Recep Tayyip Erdogan might see a sultan when he looks in the mirror, but he’s no Andrew Jackson—he’s about to lose a bank fight. The Financial Times reports:
President Recep Tayyip Erdogan of Turkey has backed off in his battle with the country’s central bank after weeks in which the Turkish lira has fallen more than 10 per cent against the dollar.
As national authorities across the world seek to respond to the rise in the US currency, Mr Erdogan held what appeared to be a reconciliatory meeting with Erdem Basci, central bank governor, whom he last month called a traitor for not cutting interest rates more aggressively.
While his public reasoning was more than a bit muddled, Erdogan seems to want to keep interest rates low in order to keep a construction-industry bubble inflated.

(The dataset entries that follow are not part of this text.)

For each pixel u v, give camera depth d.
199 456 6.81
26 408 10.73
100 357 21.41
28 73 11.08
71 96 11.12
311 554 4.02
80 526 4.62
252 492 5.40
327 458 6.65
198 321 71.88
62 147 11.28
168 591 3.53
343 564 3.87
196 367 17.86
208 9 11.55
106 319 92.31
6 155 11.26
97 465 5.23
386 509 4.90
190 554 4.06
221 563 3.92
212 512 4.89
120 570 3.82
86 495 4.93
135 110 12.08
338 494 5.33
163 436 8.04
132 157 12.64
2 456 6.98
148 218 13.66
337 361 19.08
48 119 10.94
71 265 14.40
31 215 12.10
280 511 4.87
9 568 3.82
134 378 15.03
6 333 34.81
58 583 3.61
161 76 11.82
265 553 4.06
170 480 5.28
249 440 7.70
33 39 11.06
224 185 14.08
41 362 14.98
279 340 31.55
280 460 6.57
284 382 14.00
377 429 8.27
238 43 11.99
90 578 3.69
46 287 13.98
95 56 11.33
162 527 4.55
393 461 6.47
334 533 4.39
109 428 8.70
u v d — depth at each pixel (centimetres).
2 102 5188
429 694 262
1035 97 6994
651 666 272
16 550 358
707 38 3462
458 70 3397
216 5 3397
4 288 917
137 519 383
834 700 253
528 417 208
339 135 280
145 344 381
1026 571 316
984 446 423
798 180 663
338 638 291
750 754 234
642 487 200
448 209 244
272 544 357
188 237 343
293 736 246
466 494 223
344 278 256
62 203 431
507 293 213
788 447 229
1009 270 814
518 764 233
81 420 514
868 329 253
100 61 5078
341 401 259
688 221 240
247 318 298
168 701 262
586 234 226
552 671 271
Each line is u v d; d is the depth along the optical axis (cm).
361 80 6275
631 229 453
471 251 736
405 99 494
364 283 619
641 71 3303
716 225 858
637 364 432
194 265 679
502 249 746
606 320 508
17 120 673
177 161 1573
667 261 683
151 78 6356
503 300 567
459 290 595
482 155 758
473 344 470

This is not surprising: the building industries have been responsible for a lot of Turkey’s recent economic growth, which has fallen off sharply lately. Erdogan’s fear is that AKP’s support, which was built largely on a record of economic success, might similarly fall off sharply.
Not only did the head of the central bank successfully stand up to the President, but as the FT reports, there was significant disagreement between Erdogan and his hand-picked successor, Prime Minister Davotoglu, on the issue as well. It appears Turkey is not (yet) a one-man state.